Global warming, asteroid strikes, war, strife, the impetuousness of the Sun God Ra, who brings drought and blight upon this nation’s western half. What the world doesn’t need is more doom.

Don’t tell that to science, though, because right now they are trying to engineer chickens to have their beaks look like velociraptors and … … …

I don’t fucking know. Spit in the face of Jesus Christ, that’s for damn certain. From Live Science:

To learn more about how the beak evolved, a research team led by [Bhart-Anjan Bhullar, a paleontologist and developmental biologist at Yale University] and developmental biologist Arkhat Abzhanov at Harvard University have now successfully reverted the beaks of chicken embryos into snouts more similar to ones seen in Velociraptor and Archaeopteryx than in birds.

Oh. … To learn about … evolution? Yea, you really are taking a shit on Christianity just for fun, are you not, science?

I mean. You are giving a chicken a dinosaur nose.

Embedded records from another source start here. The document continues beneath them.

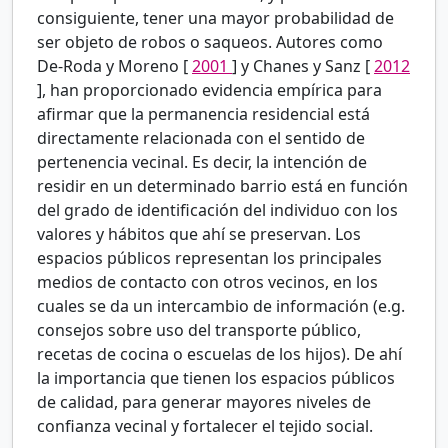
consiguiente, tener una mayor probabilidad de
ser objeto de robos o saqueos. Autores como
De-Roda y Moreno [
2001
] y Chanes y Sanz [
2012
], han proporcionado evidencia empírica para
afirmar que la permanencia residencial está
directamente relacionada con el sentido de
pertenencia vecinal. Es decir, la intención de
residir en un determinado barrio está en función
del grado de identificación del individuo con los
valores y hábitos que ahí se preservan. Los
espacios públicos representan los principales
medios de contacto con otros vecinos, en los
cuales se da un intercambio de información (e.g.
consejos sobre uso del transporte público,
recetas de cocina o escuelas de los hijos). De ahí
la importancia que tienen los espacios públicos
de calidad, para generar mayores niveles de
confianza vecinal y fortalecer el tejido social.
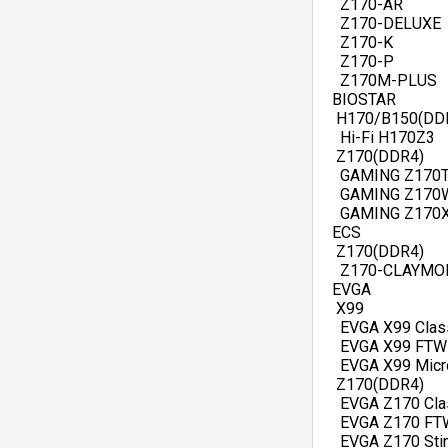
   Z170-AR   
   Z170-DELUXE  
   Z170-K   
   Z170-P   
   Z170M-PLUS  
 BIOSTAR   
  H170/B150(DDR
   Hi-Fi H170Z3   
  Z170(DDR4)   
   GAMING Z170T 
   GAMING Z170W
   GAMING Z170X 
 ECS   
  Z170(DDR4)   
   Z170-CLAYMOR
 EVGA   
  X99   
   EVGA X99 Clas
   EVGA X99 FTW
   EVGA X99 Micr
  Z170(DDR4)   
   EVGA Z170 Cla
   EVGA Z170 FTW
   EVGA Z170 Stin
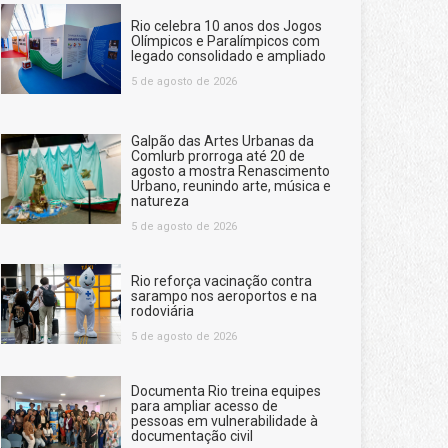
Rio celebra 10 anos dos Jogos
Olímpicos e Paralímpicos com
legado consolidado e ampliado
5 de agosto de 2026
Galpão das Artes Urbanas da
Comlurb prorroga até 20 de
agosto a mostra Renascimento
Urbano, reunindo arte, música e
natureza
5 de agosto de 2026
Rio reforça vacinação contra
sarampo nos aeroportos e na
rodoviária
5 de agosto de 2026
Documenta Rio treina equipes
para ampliar acesso de
pessoas em vulnerabilidade à
documentação civil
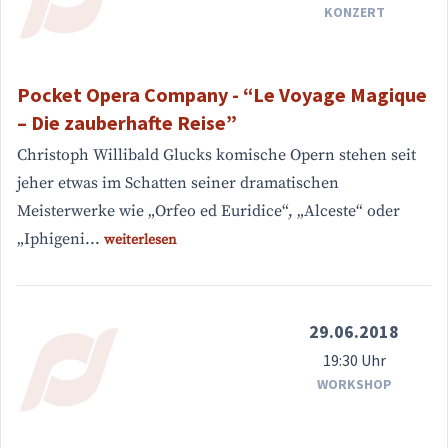
KONZERT
Pocket Opera Company - “Le Voyage Magique
– Die zauberhafte Reise”
Christoph Willibald Glucks komische Opern stehen seit
jeher etwas im Schatten seiner dramatischen
Meisterwerke wie „Orfeo ed Euridice“, „Alceste“ oder
„Iphigeni...
weiterlesen
29.06.2018
19:30 Uhr
WORKSHOP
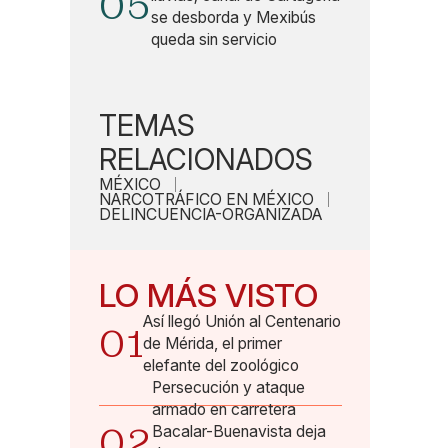
05
se desborda y Mexibús
queda sin servicio
TEMAS
RELACIONADOS
MÉXICO
NARCOTRÁFICO EN MÉXICO
DELINCUENCIA-ORGANIZADA
LO MÁS VISTO
Así llegó Unión al Centenario
01
de Mérida, el primer
elefante del zoológico
Persecución y ataque
armado en carretera
02
Bacalar-Buenavista deja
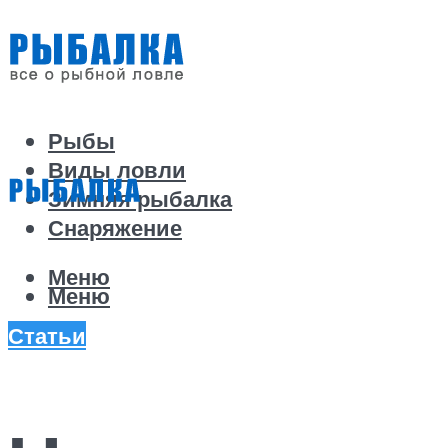
Рыбы
Виды ловли
Зимняя рыбалка
Снаряжение
Меню
Меню
Статьи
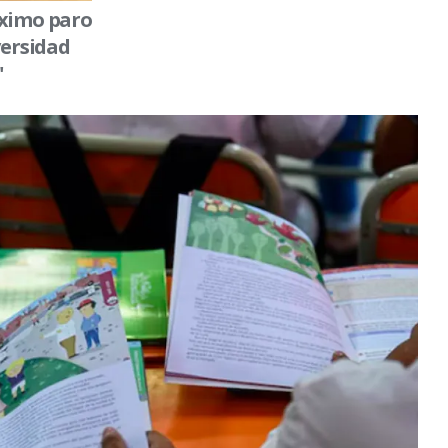
óximo paro
versidad
"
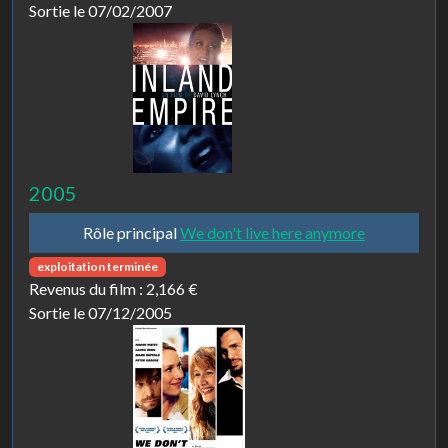
Sortie le 07/02/2007
2005
Rôle principal
We don't live here anymore
exploitation terminée
Revenus du film :
2,166 €
Sortie le 07/12/2005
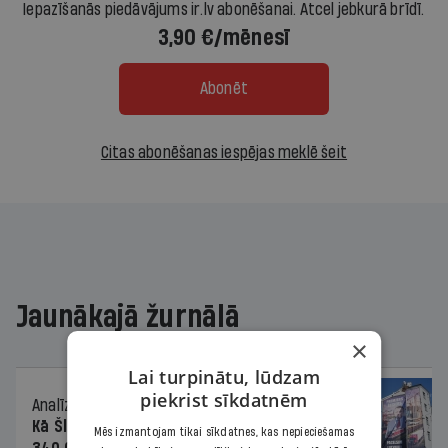
Iepazīšanās piedāvājums ir.lv abonēšanai. Atcel jebkurā brīdī.
3,90 €/mēnesī
Abonēt
Citas abonēšanas iespējas meklē šeit
Jaunākajā žurnālā
×
Lai turpinātu, lūdzam
piekrist sīkdatnēm
Analīze
06.08.2026.
Kā Šlesera partija palika nesodīta par
Mēs izmantojam tikai sīkdatnes, kas nepieciešamas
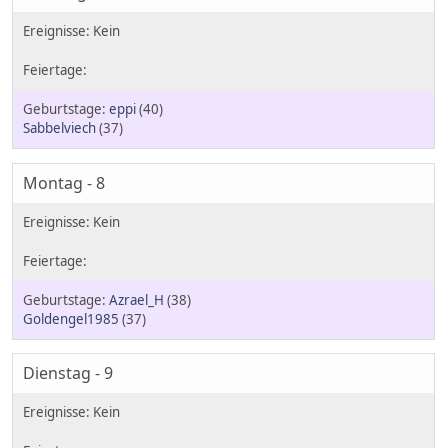
eppi
(40)
Sabbelviech
(37)
Montag - 8
Azrael_H
(38)
Goldengel1985
(37)
Dienstag - 9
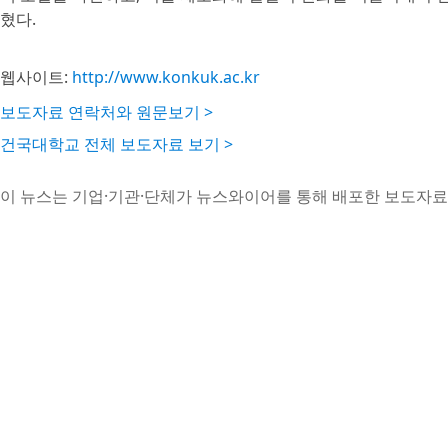
혔다.
웹사이트:
http://www.konkuk.ac.kr
보도자료 연락처와 원문보기 >
건국대학교 전체 보도자료 보기 >
이 뉴스는 기업·기관·단체가 뉴스와이어를 통해 배포한 보도자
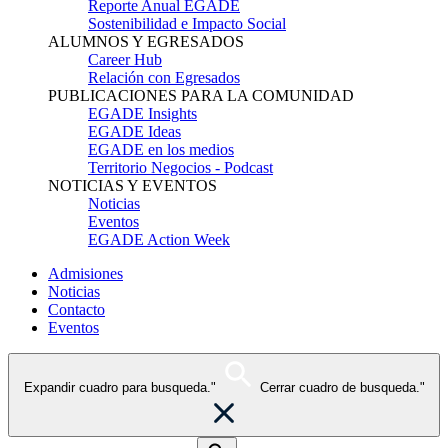
Reporte Anual EGADE
Sostenibilidad e Impacto Social
ALUMNOS Y EGRESADOS
Career Hub
Relación con Egresados
PUBLICACIONES PARA LA COMUNIDAD
EGADE Insights
EGADE Ideas
EGADE en los medios
Territorio Negocios - Podcast
NOTICIAS Y EVENTOS
Noticias
Eventos
EGADE Action Week
Admisiones
Noticias
Contacto
Eventos
Expandir cuadro para busqueda."
Cerrar cuadro de busqueda."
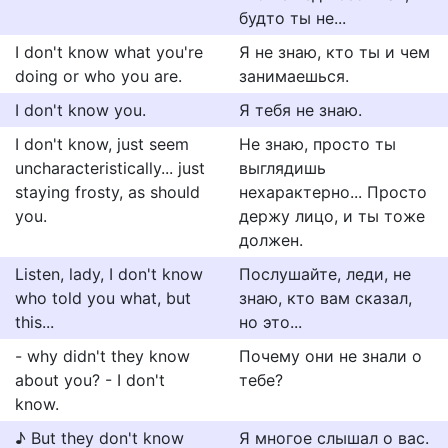
будто ты не...
I don't know what you're
Я не знаю, кто ты и чем
doing or who you are.
занимаешься.
I don't know you.
Я тебя не знаю.
I don't know, just seem
Не знаю, просто ты
uncharacteristically... just
выглядишь
staying frosty, as should
нехарактерно... Просто
you.
держу лицо, и ты тоже
должен.
Listen, lady, I don't know
Послушайте, леди, не
who told you what, but
знаю, кто вам сказал,
this...
но это...
- why didn't they know
Почему они не знали о
about you? - I don't
тебе?
know.
♪ But they don't know
Я многое слышал о вас.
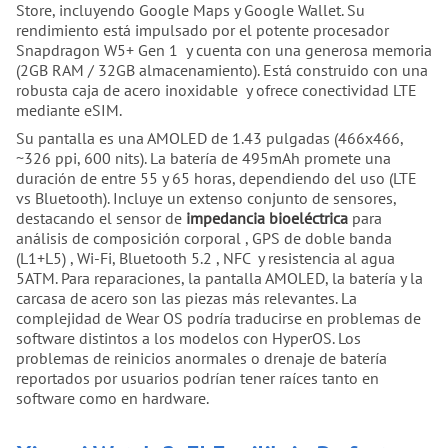
Store, incluyendo Google Maps y Google Wallet. Su
rendimiento está impulsado por el potente procesador
Snapdragon W5+ Gen 1 y cuenta con una generosa memoria
(2GB RAM / 32GB almacenamiento). Está construido con una
robusta caja de acero inoxidable y ofrece conectividad LTE
mediante eSIM.
Su pantalla es una AMOLED de 1.43 pulgadas (466x466,
~326 ppi, 600 nits). La batería de 495mAh promete una
duración de entre 55 y 65 horas, dependiendo del uso (LTE
vs Bluetooth). Incluye un extenso conjunto de sensores,
destacando el sensor de
impedancia bioeléctrica
para
análisis de composición corporal , GPS de doble banda
(L1+L5) , Wi-Fi, Bluetooth 5.2 , NFC y resistencia al agua
5ATM. Para reparaciones, la pantalla AMOLED, la batería y la
carcasa de acero son las piezas más relevantes. La
complejidad de Wear OS podría traducirse en problemas de
software distintos a los modelos con HyperOS. Los
problemas de reinicios anormales o drenaje de batería
reportados por usuarios podrían tener raíces tanto en
software como en hardware.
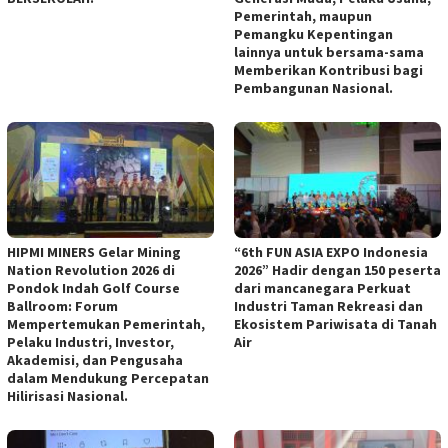
Pemerintah, maupun
Pemangku Kepentingan
lainnya untuk bersama-sama
Memberikan Kontribusi bagi
Pembangunan Nasional.
HIPMI MINERS Gelar Mining
“6th FUN ASIA EXPO Indonesia
Nation Revolution 2026 di
2026” Hadir dengan 150 peserta
Pondok Indah Golf Course
dari mancanegara Perkuat
Ballroom: Forum
Industri Taman Rekreasi dan
Mempertemukan Pemerintah,
Ekosistem Pariwisata di Tanah
Pelaku Industri, Investor,
Air
Akademisi, dan Pengusaha
dalam Mendukung Percepatan
Hilirisasi Nasional.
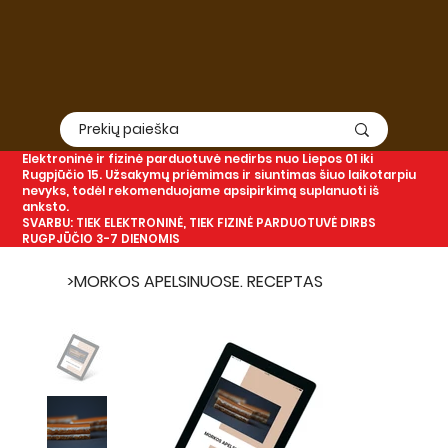
Elektroninė
ir
fizinė
parduotuvė nedirbs nuo Liepos 01 iki
Rugpjūčio 15. Užsakymų priėmimas ir siuntimas šiuo laikotarpiu
nevyks, todėl rekomenduojame apsipirkimą suplanuoti iš
anksto.
SVARBU: TIEK ELEKTRONINĖ, TIEK FIZINĖ PARDUOTUVĖ DIRBS
RUGPJŪČIO 3-7 DIENOMIS
>
MORKOS APELSINUOSE. RECEPTAS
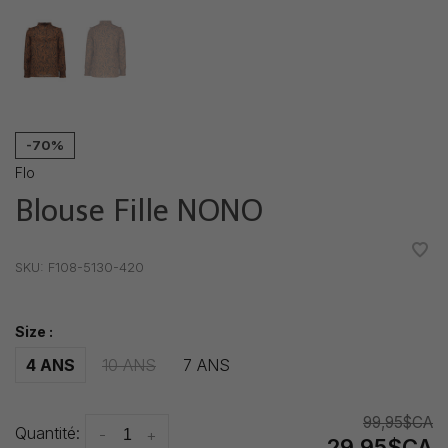
-70%
Flo
Blouse Fille NONO
•
•
•
•
•
SKU:
F108-5130-420
Size :
4 ANS
10 ANS
7 ANS
99,95$CA
Quantité:
-
+
29,95$CA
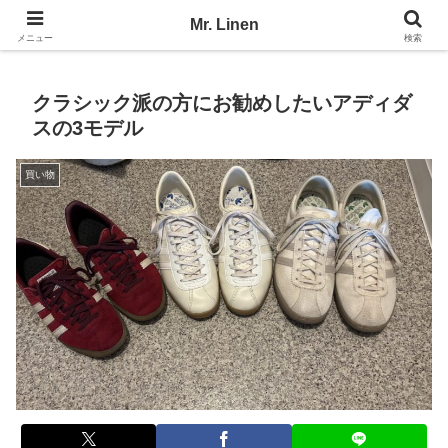
No Linen, No Life
Mr. Linen
メニュー
検索
クラシック派の方にお勧めしたいアディダ
スの3モデル
買い物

How is this going to end well?

“The experimental animals did not have a beak, instead developing a broad, rounded snout,” Bhullar said. However, “they still lacked teeth, and possessed a horny covering on the snout.”

These embryos did not live to hatch, researchers stressed. “They could have,” Bhullar said. “They actually probably wouldn’t have done that badly if they did hatch. Mostly, though, we were interested in the evolution of the beak, and not in hatching a ‘dino-chicken’ just for the sake of it.”

So you just gave some chickens some dinosaur snouts then offed them before they even hatched? Playing fucking God is fucking right. Don’t play God, Bros.

Although the science behind it is pretty dang cool.

The researchers focused on two genes that help control the development of the middle of the face. The activity of these genes differed from that of reptiles early in embryonic development. They developed molecules that suppressed the activity of the proteins that these genes produced, which led to the embryos developing snouts that resembled their ancestral dinosaur state.

The researchers stressed that they are not yet capable of genetically modifying chickens to make them resemble their dinosaur ancestors.

“But soon,” they probably added, tapping their fingers together. “Soon.”